Mercedes A180 CDI Eco SE front interior

Even dressed down a little, the interior still looks attractive and feels well put together. You sit low at the front, with plenty of room for heads, legs and elbows. The rear seats are generous to knees but mean to the tops of heads, and light can feel in short supply at the back. The bulky front seats and narrow glazing do conspire to make riding in the rear feel like peering through a selection of letterboxes.

As with other A-Class models, the boot is on the small side, even for this class of car. At 341 litres it holds 19 litres less luggage than a 1-Series and 24 litres less than an Audi A3. A Volkswagen Golf, meanwhile, has them all beaten with 380 litres.

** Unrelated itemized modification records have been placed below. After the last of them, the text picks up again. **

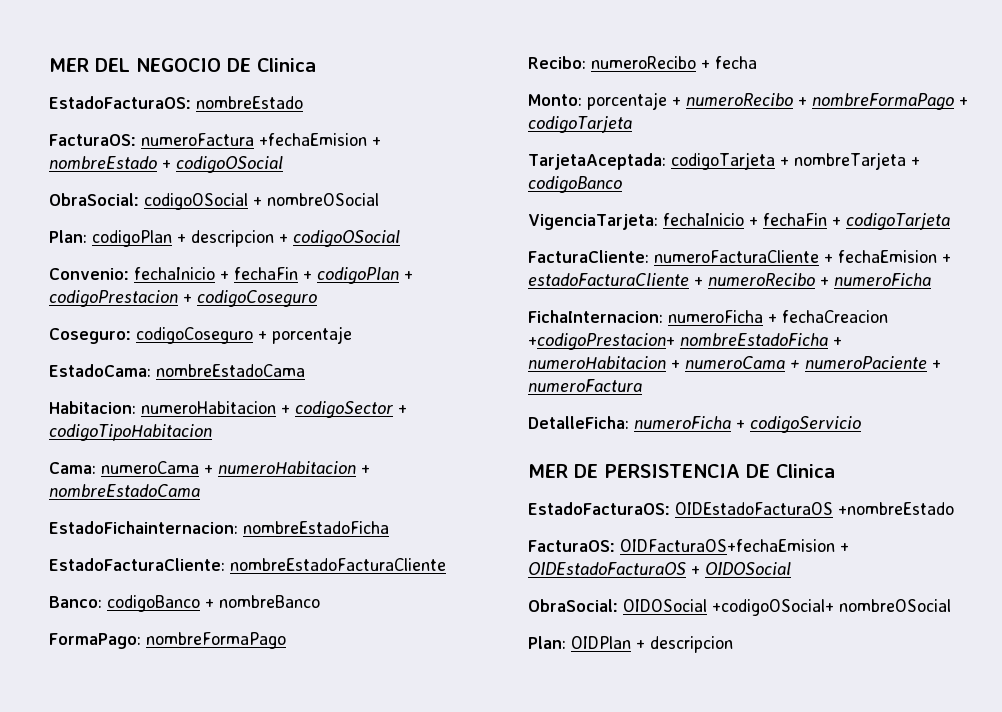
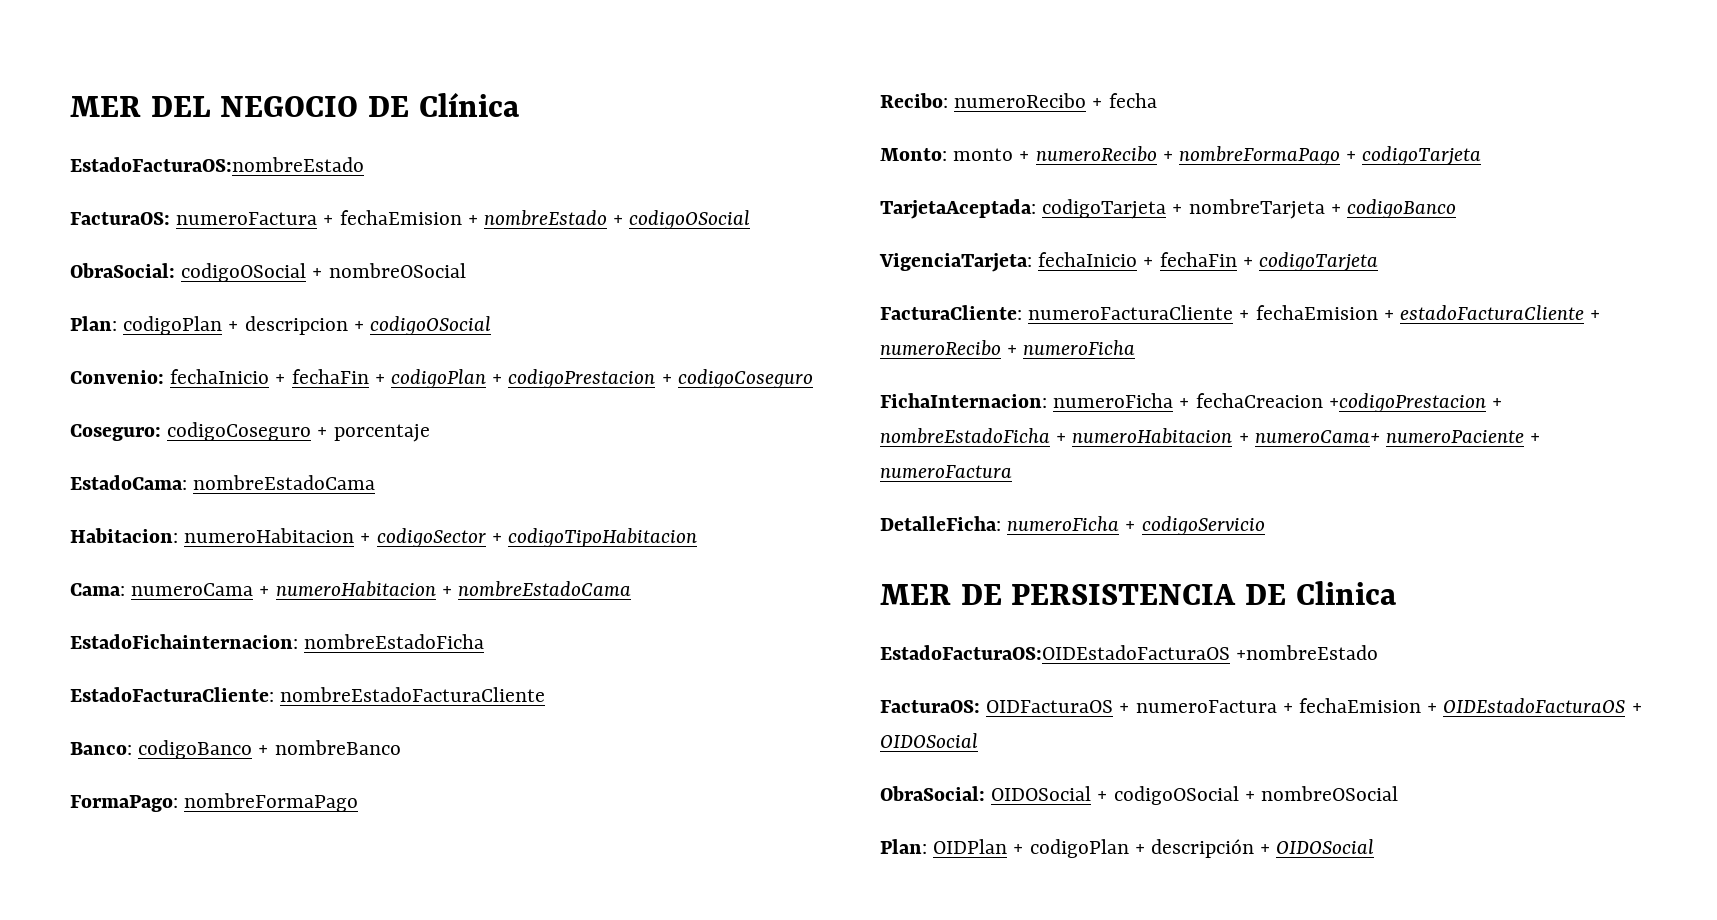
[257,58,316,72] [49,96,303,109] Clinica // EstadoFacturaOS: nombreEstado -> [418,92,519,117] [70,157,364,172] Clínica // EstadoFacturaOS:nombreEstado
[259,133,367,146] +fechaEmision -> [323,210,462,225] + fechaEmision
[587,92,667,110] porcentaje -> [953,148,1014,161] monto
[528,333,675,350] +codigoPrestacion+ -> [1328,393,1503,412] +codigoPrestacion +
[685,356,800,369] numeroCama + -> [1254,430,1380,443] numeroCama+
[528,502,833,515] EstadoFacturaOS: OIDEstadoFacturaOS -> [880,645,1230,660] EstadoFacturaOS:OIDEstadoFacturaOS
[620,539,835,552] OIDFacturaOS+fechaEmision -> [986,698,1422,713] OIDFacturaOS + numeroFactura + fechaEmision
[712,599,834,616] +codigoOSocial+ -> [1097,786,1255,805] + codigoOSocial +
[650,636,733,653] descripcion -> [1029,839,1375,858] codigoPlan + descripción + OIDOSocial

And while we’re thinking of VWs, it’s worth considering that the BlueMotion Golf has the Eco A-Class beaten on virtually every measure excepting the presence of a large three-pointed star.

Prices for the A180 CDI Eco SE start at £21,965 – the cheapest A-Class in the range after the petrol-powered A180 SE. Metallic paint costs £570 extra, a digital stereo £420, and hands-free kit £360. A bunch of other bells and whistles including an internet-connected multimedia upgrade boosted the price of my test vehicle to £29,705 – which feels a little over the odds.

Stay in tune with the car and pick a more modest set of options, and the Eco A-Class is arguably the most appealing car in the range. It demonstrates that on occasion, less really can be more.